The Commonwealth games in Glasgow are getting the attention of the world as different nations compete in various sporting competitions.
Team Nigeria, one of Africa’s representative in this year’s edition, took part for the thirteenth times after debuting in 1950.
African nations have had remarkable records in several editions of the Commonwealth Games, although Africa is yet to host the prestigious tournament.
Although Team Nigeria has lived up to expectations despite the shabby preparations towards the event, it is ranked 8th in the medals table with 11gold, 11 silvers and 14 bronzes medals to her honour.
At the last games in Delhi, Nigeria came 9th, taking home 33 medals, including 10 gold medals.
Registered at six games which include, athletics, boxing, weightlifting, etc. which have been the strongest points of contest for Nigeria, the Team has so far showcased missed performances that have generated lots of worries for Nigerians.
Here is how Nigerian representatives are faring at the sport festival with over 1.5 billion viewers around the world watched how the event unfolds.
Nigerians were shock to receive the news that Chika Amalaha, the nation’s youngest female weightlifter, that won a gold medal in the women’s 53kg category, was suspended from the ongoing Commonwealth Games after failing a drug test.
The 16-year-old Amalaha provided an ‘A’ sample on July 25, shortly after winning the women’s 53kg category, which revealed traces of diuretics and masking agents. Amalaha had a ‘B’ sample tested at a laboratory in London on July 30 which finally resulted to positive.
After six days in Glasgow, the National Sports Commission (NSC) finally paid Team Nigeria athletes at the Commonwealth Games in Glasgow, Scotland, six days competition allowances following complaints from different quarters.
The allowance row has almost caused a crack in the camp of Team Nigeria that lacked proper preparations prior to the event. It took the intervention of Tammy Danagogo, minister of sports, who stepped into the crisis and ordered the immediate payment of the allowances after complaints by athletes and officials.
Okagbare’s 100m gold medal
Team Nigeria got another breeze after Nigeria athlete Blessing Okagbare won the women’s 100 metres gold in 10.85 seconds and 200m to increase Team Nigeria’s medal haul at the Commonwealth Games in Glasgow.
Okagbare’s blistering run also earned the sprinter a Commonwealth Games record.
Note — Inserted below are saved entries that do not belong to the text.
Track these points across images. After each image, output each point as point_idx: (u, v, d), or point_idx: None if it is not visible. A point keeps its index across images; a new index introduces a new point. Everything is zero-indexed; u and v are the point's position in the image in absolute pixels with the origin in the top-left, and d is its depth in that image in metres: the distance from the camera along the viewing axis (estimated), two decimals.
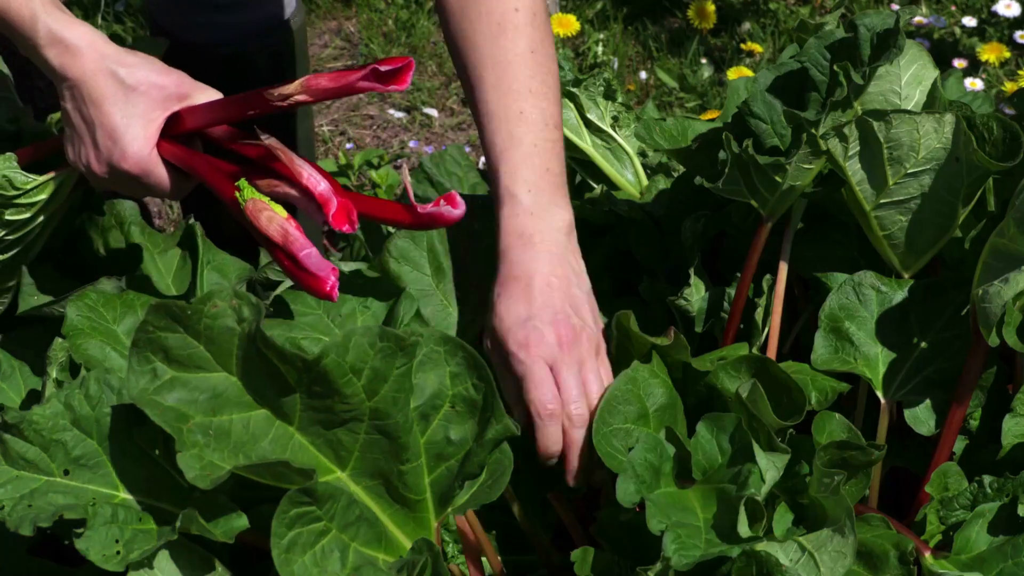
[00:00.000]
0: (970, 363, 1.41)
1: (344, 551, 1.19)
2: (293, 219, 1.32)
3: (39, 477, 1.22)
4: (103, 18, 3.39)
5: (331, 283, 1.29)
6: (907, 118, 1.42)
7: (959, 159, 1.43)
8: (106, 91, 1.37)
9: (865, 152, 1.45)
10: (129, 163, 1.38)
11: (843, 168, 1.47)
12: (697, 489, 1.25)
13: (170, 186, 1.41)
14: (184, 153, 1.38)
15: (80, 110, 1.38)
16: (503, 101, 1.42)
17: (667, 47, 3.34)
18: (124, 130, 1.37)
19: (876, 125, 1.42)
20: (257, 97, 1.37)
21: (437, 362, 1.24)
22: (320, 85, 1.34)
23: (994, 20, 3.24)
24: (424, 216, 1.34)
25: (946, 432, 1.41)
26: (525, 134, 1.42)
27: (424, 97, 3.22)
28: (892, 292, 1.50)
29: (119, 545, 1.18)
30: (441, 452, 1.25)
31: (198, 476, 1.17)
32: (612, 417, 1.32)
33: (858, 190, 1.48)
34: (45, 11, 1.36)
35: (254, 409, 1.22)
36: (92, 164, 1.39)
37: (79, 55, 1.37)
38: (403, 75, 1.31)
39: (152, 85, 1.38)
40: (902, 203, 1.48)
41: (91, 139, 1.38)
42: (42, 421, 1.23)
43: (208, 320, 1.19)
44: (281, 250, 1.31)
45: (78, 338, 1.38)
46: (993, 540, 1.29)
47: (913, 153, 1.44)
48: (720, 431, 1.28)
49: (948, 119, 1.42)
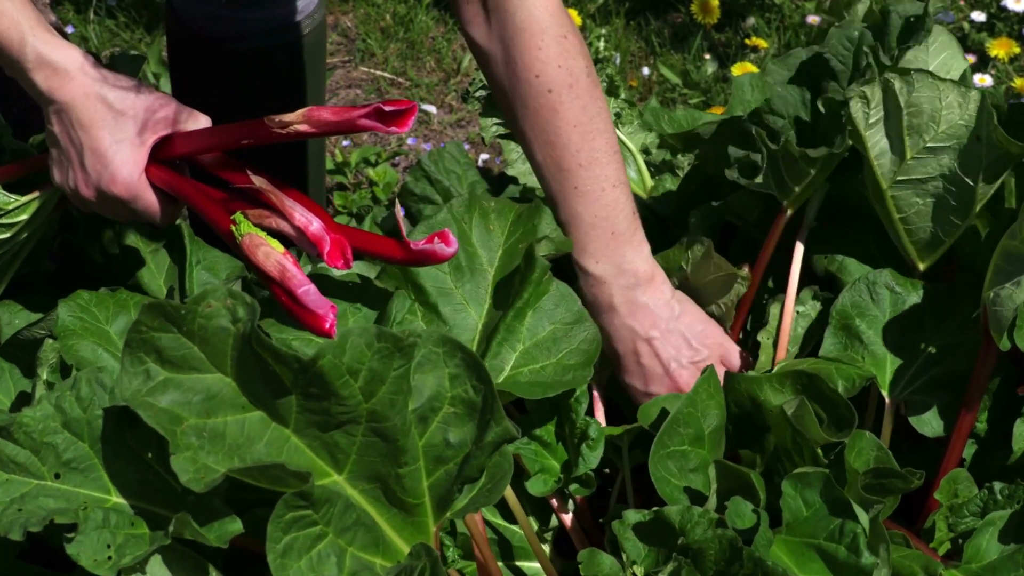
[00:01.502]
0: (980, 367, 1.40)
1: (341, 556, 1.18)
2: (290, 254, 1.32)
3: (29, 481, 1.21)
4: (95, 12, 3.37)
5: (330, 321, 1.30)
6: (929, 82, 1.41)
7: (980, 138, 1.42)
8: (95, 115, 1.36)
9: (886, 120, 1.44)
10: (118, 187, 1.37)
11: (863, 138, 1.46)
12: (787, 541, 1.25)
13: (159, 211, 1.41)
14: (174, 179, 1.38)
15: (68, 133, 1.37)
16: (557, 179, 1.48)
17: (670, 42, 3.31)
18: (113, 154, 1.36)
19: (898, 86, 1.42)
20: (255, 126, 1.37)
21: (436, 363, 1.22)
22: (322, 117, 1.34)
23: (1003, 15, 3.22)
24: (417, 253, 1.34)
25: (955, 438, 1.40)
26: (584, 209, 1.48)
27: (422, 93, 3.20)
28: (907, 293, 1.50)
29: (111, 550, 1.17)
30: (440, 455, 1.23)
31: (192, 479, 1.16)
32: (671, 439, 1.33)
33: (876, 165, 1.47)
34: (33, 34, 1.35)
35: (249, 411, 1.20)
36: (80, 188, 1.39)
37: (68, 78, 1.36)
38: (405, 118, 1.31)
39: (142, 109, 1.38)
40: (920, 183, 1.47)
41: (79, 162, 1.38)
42: (32, 423, 1.22)
43: (202, 320, 1.18)
44: (279, 286, 1.30)
45: (69, 339, 1.37)
46: (1004, 549, 1.29)
47: (933, 124, 1.43)
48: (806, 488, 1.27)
49: (974, 95, 1.41)
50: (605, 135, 1.49)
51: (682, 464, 1.31)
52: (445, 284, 1.46)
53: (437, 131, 3.13)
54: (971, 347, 1.45)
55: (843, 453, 1.30)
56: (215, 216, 1.35)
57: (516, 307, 1.42)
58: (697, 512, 1.22)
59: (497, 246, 1.48)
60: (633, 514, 1.26)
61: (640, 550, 1.26)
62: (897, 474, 1.25)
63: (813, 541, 1.22)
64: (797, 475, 1.25)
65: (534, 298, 1.43)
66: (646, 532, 1.26)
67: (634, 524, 1.26)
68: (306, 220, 1.33)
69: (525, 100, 1.46)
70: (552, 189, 1.49)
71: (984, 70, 3.08)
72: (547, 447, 1.45)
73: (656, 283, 1.52)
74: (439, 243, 1.33)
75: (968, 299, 1.48)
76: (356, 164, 2.92)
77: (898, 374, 1.47)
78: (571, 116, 1.46)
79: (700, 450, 1.33)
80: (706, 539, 1.20)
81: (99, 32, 3.31)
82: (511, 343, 1.42)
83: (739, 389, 1.38)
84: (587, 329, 1.43)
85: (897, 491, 1.26)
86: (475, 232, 1.48)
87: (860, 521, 1.20)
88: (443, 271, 1.47)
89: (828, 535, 1.22)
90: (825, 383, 1.34)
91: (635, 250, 1.51)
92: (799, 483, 1.25)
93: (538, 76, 1.45)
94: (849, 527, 1.21)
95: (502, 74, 1.47)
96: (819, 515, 1.23)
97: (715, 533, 1.20)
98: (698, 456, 1.32)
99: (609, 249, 1.49)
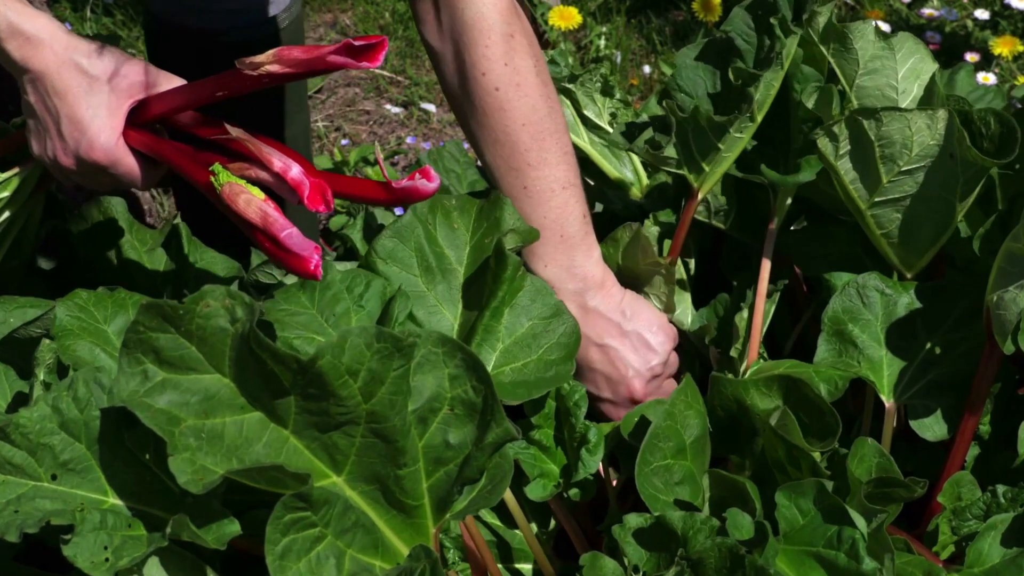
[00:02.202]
0: (983, 370, 1.39)
1: (340, 558, 1.17)
2: (271, 200, 1.30)
3: (26, 482, 1.20)
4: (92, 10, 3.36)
5: (315, 262, 1.28)
6: (898, 115, 1.40)
7: (953, 156, 1.41)
8: (70, 82, 1.35)
9: (856, 151, 1.44)
10: (97, 153, 1.36)
11: (835, 167, 1.45)
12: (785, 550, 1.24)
13: (140, 175, 1.39)
14: (152, 140, 1.37)
15: (44, 102, 1.36)
16: (506, 179, 1.48)
17: (671, 40, 3.31)
18: (90, 120, 1.36)
19: (867, 124, 1.41)
20: (228, 76, 1.35)
21: (436, 364, 1.21)
22: (292, 55, 1.32)
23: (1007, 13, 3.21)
24: (399, 191, 1.32)
25: (958, 441, 1.39)
26: (532, 211, 1.48)
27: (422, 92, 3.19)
28: (897, 294, 1.48)
29: (108, 552, 1.16)
30: (439, 456, 1.23)
31: (190, 480, 1.15)
32: (653, 455, 1.31)
33: (852, 189, 1.47)
34: (4, 4, 1.34)
35: (248, 412, 1.20)
36: (59, 156, 1.38)
37: (41, 47, 1.35)
38: (376, 52, 1.29)
39: (116, 74, 1.37)
40: (898, 201, 1.46)
41: (56, 131, 1.37)
42: (29, 424, 1.21)
43: (201, 320, 1.17)
44: (261, 232, 1.29)
45: (67, 339, 1.36)
46: (1006, 552, 1.28)
47: (906, 151, 1.42)
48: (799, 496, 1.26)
49: (941, 115, 1.39)
50: (556, 136, 1.48)
51: (667, 479, 1.30)
52: (417, 287, 1.45)
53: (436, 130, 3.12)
54: (968, 347, 1.44)
55: (844, 460, 1.30)
56: (194, 171, 1.34)
57: (492, 307, 1.41)
58: (699, 519, 1.21)
59: (464, 243, 1.47)
60: (634, 518, 1.25)
61: (641, 555, 1.25)
62: (900, 483, 1.24)
63: (812, 549, 1.22)
64: (791, 485, 1.24)
65: (509, 296, 1.42)
66: (647, 537, 1.25)
67: (635, 529, 1.25)
68: (284, 165, 1.31)
69: (472, 99, 1.46)
70: (502, 189, 1.49)
71: (988, 68, 3.07)
72: (546, 451, 1.44)
73: (607, 288, 1.51)
74: (420, 179, 1.31)
75: (961, 297, 1.47)
76: (355, 163, 2.91)
77: (897, 378, 1.46)
78: (519, 115, 1.46)
79: (684, 462, 1.31)
80: (707, 547, 1.19)
81: (95, 30, 3.30)
82: (491, 343, 1.41)
83: (725, 392, 1.37)
84: (565, 322, 1.42)
85: (900, 500, 1.25)
86: (440, 232, 1.47)
87: (858, 526, 1.19)
88: (414, 274, 1.46)
89: (826, 542, 1.21)
90: (810, 388, 1.32)
91: (585, 254, 1.50)
92: (793, 492, 1.24)
93: (484, 74, 1.45)
94: (847, 533, 1.20)
95: (452, 72, 1.48)
96: (815, 523, 1.23)
97: (715, 542, 1.19)
98: (682, 468, 1.31)
99: (558, 252, 1.49)
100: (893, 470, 1.29)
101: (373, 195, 1.33)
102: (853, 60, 1.53)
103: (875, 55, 1.53)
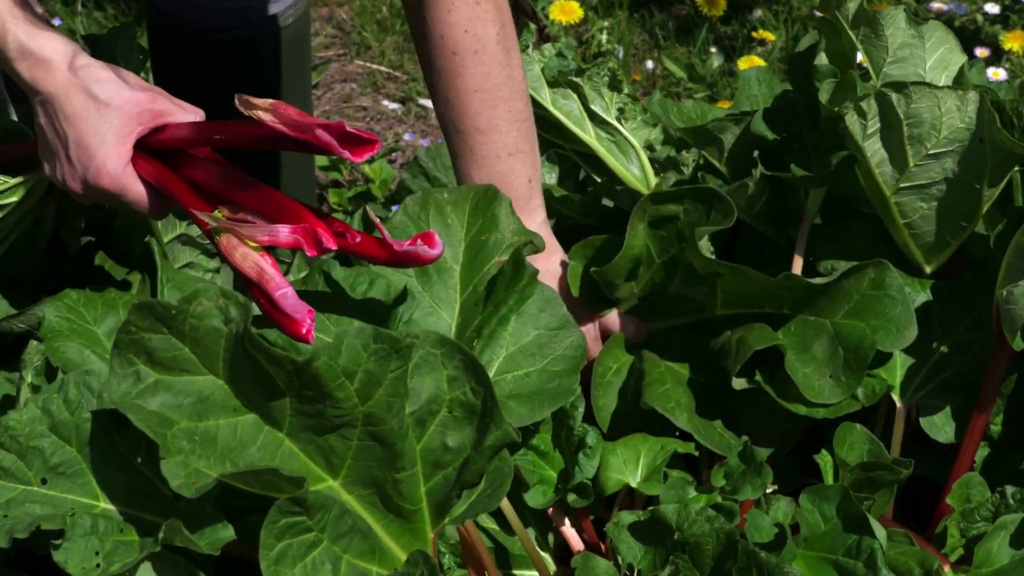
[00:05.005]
0: (993, 368, 1.38)
1: (336, 563, 1.17)
2: (269, 256, 1.28)
3: (15, 486, 1.19)
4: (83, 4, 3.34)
5: (307, 326, 1.26)
6: (928, 92, 1.40)
7: (983, 140, 1.40)
8: (78, 107, 1.33)
9: (885, 131, 1.43)
10: (104, 180, 1.35)
11: (862, 148, 1.44)
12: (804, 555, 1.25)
13: (148, 203, 1.37)
14: (160, 172, 1.35)
15: (53, 125, 1.35)
16: (454, 139, 1.53)
17: (675, 35, 3.28)
18: (97, 146, 1.34)
19: (895, 99, 1.40)
20: (231, 125, 1.34)
21: (434, 365, 1.21)
22: (288, 113, 1.31)
23: (1018, 7, 3.18)
24: (400, 254, 1.31)
25: (968, 441, 1.39)
26: (476, 172, 1.53)
27: (419, 87, 3.17)
28: (915, 293, 1.47)
29: (99, 557, 1.16)
30: (438, 460, 1.22)
31: (183, 484, 1.15)
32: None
33: (877, 173, 1.45)
34: (15, 22, 1.33)
35: (242, 414, 1.19)
36: (68, 181, 1.37)
37: (51, 69, 1.33)
38: (363, 149, 1.28)
39: (126, 100, 1.35)
40: (924, 188, 1.45)
41: (65, 155, 1.35)
42: (18, 427, 1.20)
43: (194, 320, 1.16)
44: (256, 288, 1.27)
45: (56, 340, 1.35)
46: (1015, 553, 1.27)
47: (935, 132, 1.41)
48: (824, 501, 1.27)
49: (972, 96, 1.39)
50: (510, 103, 1.51)
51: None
52: (413, 288, 1.43)
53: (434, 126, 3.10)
54: (983, 347, 1.43)
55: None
56: (196, 213, 1.33)
57: (501, 314, 1.39)
58: (694, 509, 1.22)
59: (459, 240, 1.45)
60: (628, 515, 1.25)
61: (636, 552, 1.25)
62: (883, 466, 1.25)
63: (831, 557, 1.23)
64: (815, 489, 1.25)
65: (518, 303, 1.41)
66: (643, 532, 1.25)
67: (630, 524, 1.25)
68: (271, 237, 1.29)
69: (430, 59, 1.50)
70: (451, 144, 1.53)
71: (998, 63, 3.04)
72: (544, 456, 1.42)
73: (550, 253, 1.53)
74: (422, 245, 1.30)
75: (978, 297, 1.46)
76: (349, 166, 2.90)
77: (909, 377, 1.44)
78: (473, 82, 1.49)
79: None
80: (703, 533, 1.19)
81: (87, 25, 3.28)
82: (493, 348, 1.40)
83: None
84: (572, 335, 1.41)
85: (887, 484, 1.26)
86: (434, 230, 1.45)
87: (877, 537, 1.20)
88: (408, 275, 1.44)
89: (846, 551, 1.22)
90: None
91: (528, 218, 1.52)
92: (817, 497, 1.25)
93: (443, 37, 1.48)
94: (867, 543, 1.20)
95: (415, 27, 1.51)
96: (836, 530, 1.23)
97: (712, 527, 1.19)
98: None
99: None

The Delta-born sprinter, who won a silver medal at the London’s 2012 Olympic, was ahead of Jamaica’s veteran runner, Veronica Campbell-Brown, and her compatriot, Kerron Stewart.
The 25-year-old tracks queen, who won long jump silver and 200m bronze at the 2013 World Championships, got off to a quick start in the women’s 100m and maintained her form throughout to clock a games record of 10.85secs.
Nigeria’s table tennis team returned to the podium at the 2014 Glasgow Commonwealth Games after defeating India 3-1 to claim the bronze medal in the men’s team event.
In 2010 in Delhi, Team Nigeria failed to win any medal in table tennis having been a regular medal winning team since table tennis became part of the Commonwealth Games in 2002.
Even in the rating of the International Table Tennis Federation (ITTF), Nigeria has been seeded below India and most of the Indian players are rated higher than the entire Nigerian team.
But bookmakers were proved wrong, the youthful Nigerian side turned the table against the Asian giant to clinch Nigeria’s first medal in table tennis at the Commonwealth Games in the last eight years.
The 1994 edition hosted by the city of Victoria, Canada, remains evergreen in the memories of Nigerians. That was where Nigeria grabbed 37 medals (11 gold, 13 silver, and 13 bronze) to record her best ever outing to date.
Despite the late preparations, suspension of Chika Amalaha and the administrative bungling, Team Nigerian athletes gave their best once more.
There are need to clean up the mess caused by Amalaha because more evident have shown positive in order to return smiles to the faces of sports-loving Nigerians.